I mentioned recently the lawsuit challenging Michigan’s ban on same-sex marriage and adoption, in which a friend has submitted an amicus brief. The Michigan Catholic Conference also submitted a brief in the case and unwittingly provided an argument for marriage equality:
Encouraging procreation within the confines of marriage serves other legitimate state interests of promoting economic stability and decreasing the need for government assistance. The bonds of marriage promote stable relationships that are beneficial not only to husband, wife, and child, but also to the state and its resources. Research shows that, as compared to other environments, a child raised by a traditional married family is significantly less likely to be dependent on public assistance than a child raised in other settings. Mark Regnerus, How different are the adult children of parents who have same-sex relationships? Findings from the New Family Structures Study, Social Science Research 41 (2012) (data reveals that a child born to a traditional family is significantly less likely to be unemployed, currently on public assistance, or have received public assistance while growing up).
Note the slippery language: “a child raised in other settings.” The study did not compare married families headed by a straight couple against married families headed by a gay couple, which is the only comparison that would be at all relevant, it compared intact families with single-parent families and broken homes. You mean two-parents households with two incomes are typically better off financially and less likely to need government assistance than single-parent households? What a shock. Sounds like a good reason to create more two-parent households, doesn’t it?The Michigan Family Forum also submitted a brief citing the Regnerus study.

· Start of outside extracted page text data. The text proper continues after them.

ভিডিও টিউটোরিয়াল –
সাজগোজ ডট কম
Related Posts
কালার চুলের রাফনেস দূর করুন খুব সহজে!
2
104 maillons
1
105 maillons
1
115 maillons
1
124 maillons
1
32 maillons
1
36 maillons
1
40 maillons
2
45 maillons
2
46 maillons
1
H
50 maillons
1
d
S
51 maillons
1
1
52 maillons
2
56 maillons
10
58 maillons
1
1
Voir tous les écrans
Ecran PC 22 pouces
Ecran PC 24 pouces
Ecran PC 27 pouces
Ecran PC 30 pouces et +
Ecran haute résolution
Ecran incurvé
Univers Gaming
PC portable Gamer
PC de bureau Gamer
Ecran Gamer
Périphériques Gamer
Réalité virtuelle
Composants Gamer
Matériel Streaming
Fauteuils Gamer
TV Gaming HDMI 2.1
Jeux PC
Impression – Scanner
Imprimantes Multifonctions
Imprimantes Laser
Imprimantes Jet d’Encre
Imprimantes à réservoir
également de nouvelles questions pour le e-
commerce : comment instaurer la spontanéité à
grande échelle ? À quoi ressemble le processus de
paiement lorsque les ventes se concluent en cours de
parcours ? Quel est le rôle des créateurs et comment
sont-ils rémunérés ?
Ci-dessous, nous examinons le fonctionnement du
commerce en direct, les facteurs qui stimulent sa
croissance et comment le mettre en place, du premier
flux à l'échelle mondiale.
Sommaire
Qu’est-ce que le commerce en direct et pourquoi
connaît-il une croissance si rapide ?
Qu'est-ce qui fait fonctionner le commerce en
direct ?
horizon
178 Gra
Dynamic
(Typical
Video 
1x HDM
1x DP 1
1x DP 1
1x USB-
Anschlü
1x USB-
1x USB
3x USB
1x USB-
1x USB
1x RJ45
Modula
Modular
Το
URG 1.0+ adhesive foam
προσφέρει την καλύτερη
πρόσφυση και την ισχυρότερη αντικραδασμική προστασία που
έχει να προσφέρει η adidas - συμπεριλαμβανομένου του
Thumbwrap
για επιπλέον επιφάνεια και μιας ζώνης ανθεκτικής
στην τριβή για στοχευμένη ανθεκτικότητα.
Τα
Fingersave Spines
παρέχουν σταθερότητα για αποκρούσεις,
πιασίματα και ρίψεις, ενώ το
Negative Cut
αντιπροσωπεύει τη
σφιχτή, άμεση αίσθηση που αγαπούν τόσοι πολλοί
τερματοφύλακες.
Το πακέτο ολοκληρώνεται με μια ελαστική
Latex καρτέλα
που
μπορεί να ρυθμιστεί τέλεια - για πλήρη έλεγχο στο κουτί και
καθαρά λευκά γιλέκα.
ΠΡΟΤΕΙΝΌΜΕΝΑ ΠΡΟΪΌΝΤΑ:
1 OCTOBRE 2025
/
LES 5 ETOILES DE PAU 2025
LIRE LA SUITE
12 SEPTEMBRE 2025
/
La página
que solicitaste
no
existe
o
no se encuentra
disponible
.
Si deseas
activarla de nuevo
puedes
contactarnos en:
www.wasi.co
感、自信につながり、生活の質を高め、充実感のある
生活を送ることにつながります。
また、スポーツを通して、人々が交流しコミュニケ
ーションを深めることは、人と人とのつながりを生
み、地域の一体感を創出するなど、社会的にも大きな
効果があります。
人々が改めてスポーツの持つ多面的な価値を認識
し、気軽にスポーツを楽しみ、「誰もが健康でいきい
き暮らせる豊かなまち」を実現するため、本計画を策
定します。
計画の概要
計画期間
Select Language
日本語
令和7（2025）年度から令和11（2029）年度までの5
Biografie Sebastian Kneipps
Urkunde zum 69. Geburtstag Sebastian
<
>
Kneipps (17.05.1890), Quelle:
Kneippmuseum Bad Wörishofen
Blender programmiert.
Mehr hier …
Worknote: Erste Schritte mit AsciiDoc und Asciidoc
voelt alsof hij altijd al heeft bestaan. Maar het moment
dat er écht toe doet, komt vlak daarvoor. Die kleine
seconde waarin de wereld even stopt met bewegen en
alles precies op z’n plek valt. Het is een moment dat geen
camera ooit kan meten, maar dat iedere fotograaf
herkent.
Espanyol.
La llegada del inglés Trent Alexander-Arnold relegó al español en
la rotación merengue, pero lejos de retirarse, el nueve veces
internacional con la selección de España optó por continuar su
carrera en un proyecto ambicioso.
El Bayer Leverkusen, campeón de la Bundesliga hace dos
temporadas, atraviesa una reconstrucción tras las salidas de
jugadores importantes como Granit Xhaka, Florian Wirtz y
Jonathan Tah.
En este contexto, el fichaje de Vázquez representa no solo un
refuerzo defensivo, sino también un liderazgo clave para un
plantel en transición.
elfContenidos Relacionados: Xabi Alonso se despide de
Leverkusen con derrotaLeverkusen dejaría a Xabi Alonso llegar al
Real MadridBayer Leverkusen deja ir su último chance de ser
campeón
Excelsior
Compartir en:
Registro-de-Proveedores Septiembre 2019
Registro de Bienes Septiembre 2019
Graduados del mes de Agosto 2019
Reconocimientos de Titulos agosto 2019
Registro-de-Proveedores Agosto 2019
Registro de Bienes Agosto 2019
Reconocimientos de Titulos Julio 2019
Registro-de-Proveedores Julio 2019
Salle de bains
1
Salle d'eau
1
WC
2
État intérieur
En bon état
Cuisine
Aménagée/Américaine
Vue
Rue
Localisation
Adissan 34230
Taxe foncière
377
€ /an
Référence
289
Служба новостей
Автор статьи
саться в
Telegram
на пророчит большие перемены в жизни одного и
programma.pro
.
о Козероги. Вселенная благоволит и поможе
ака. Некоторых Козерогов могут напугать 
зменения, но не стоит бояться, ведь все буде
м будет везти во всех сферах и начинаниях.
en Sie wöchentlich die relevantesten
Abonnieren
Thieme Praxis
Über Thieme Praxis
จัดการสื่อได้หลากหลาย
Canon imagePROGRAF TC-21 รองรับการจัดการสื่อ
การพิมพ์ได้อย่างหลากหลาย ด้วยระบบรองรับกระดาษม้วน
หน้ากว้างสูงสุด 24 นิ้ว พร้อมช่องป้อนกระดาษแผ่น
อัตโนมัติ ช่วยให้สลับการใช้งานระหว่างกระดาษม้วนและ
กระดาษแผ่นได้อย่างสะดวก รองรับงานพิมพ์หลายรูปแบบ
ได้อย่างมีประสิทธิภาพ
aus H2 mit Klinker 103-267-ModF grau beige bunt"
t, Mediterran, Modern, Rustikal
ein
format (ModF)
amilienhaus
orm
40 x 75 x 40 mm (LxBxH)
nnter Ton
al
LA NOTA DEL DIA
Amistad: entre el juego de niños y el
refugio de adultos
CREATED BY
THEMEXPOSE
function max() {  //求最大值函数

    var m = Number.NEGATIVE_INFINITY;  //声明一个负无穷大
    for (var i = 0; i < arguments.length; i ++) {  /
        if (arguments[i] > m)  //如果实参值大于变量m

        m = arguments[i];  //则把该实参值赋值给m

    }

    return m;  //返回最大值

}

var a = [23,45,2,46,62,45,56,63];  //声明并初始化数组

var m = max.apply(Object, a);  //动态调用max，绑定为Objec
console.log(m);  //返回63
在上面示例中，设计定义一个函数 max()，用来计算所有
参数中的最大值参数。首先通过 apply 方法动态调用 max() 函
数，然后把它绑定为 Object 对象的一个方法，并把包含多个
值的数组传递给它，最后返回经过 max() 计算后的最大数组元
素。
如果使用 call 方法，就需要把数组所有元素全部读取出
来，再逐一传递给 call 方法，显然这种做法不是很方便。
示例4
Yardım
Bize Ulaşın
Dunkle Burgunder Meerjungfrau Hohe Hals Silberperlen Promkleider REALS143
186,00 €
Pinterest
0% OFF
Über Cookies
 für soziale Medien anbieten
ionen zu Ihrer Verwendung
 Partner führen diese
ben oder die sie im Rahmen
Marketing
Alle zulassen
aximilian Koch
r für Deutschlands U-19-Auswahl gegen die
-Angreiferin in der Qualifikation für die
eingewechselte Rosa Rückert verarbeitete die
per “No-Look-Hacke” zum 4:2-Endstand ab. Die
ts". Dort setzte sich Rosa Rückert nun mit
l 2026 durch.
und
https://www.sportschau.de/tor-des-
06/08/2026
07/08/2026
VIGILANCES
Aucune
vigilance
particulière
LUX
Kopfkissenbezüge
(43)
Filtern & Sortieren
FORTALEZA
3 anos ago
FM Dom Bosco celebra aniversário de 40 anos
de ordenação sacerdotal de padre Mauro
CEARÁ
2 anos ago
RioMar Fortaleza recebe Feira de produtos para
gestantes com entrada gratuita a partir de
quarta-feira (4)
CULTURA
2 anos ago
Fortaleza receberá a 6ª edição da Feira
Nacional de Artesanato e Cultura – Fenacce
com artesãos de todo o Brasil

Decades of study on various parenting structures yield the near uniform conclusion that a biological mother and father provide optimal child outcomes. [Regnerus citation.] So the claim that another parenting relationship produces child outcomes just as good as (or even better than) intact biological parents is a surprising proposition, to say the least, and one that must be rigorously tested (and until then, viewed with healthy suspicion).
But wait, is that even at issue in the case? The case is not about whether children should be taken from intact families with a mom and a dad and put into the homes of gay people, single or married; the case is about whether a lesbian couple that already exists and already has three children that were previously adopted only by one of them (two by one and one by the other) can jointly adopt all three children so that they all have the protection of having two parents that are legally responsible for them. So these comparisons simply are not relevant, even if they didn’t actually support marriage equality.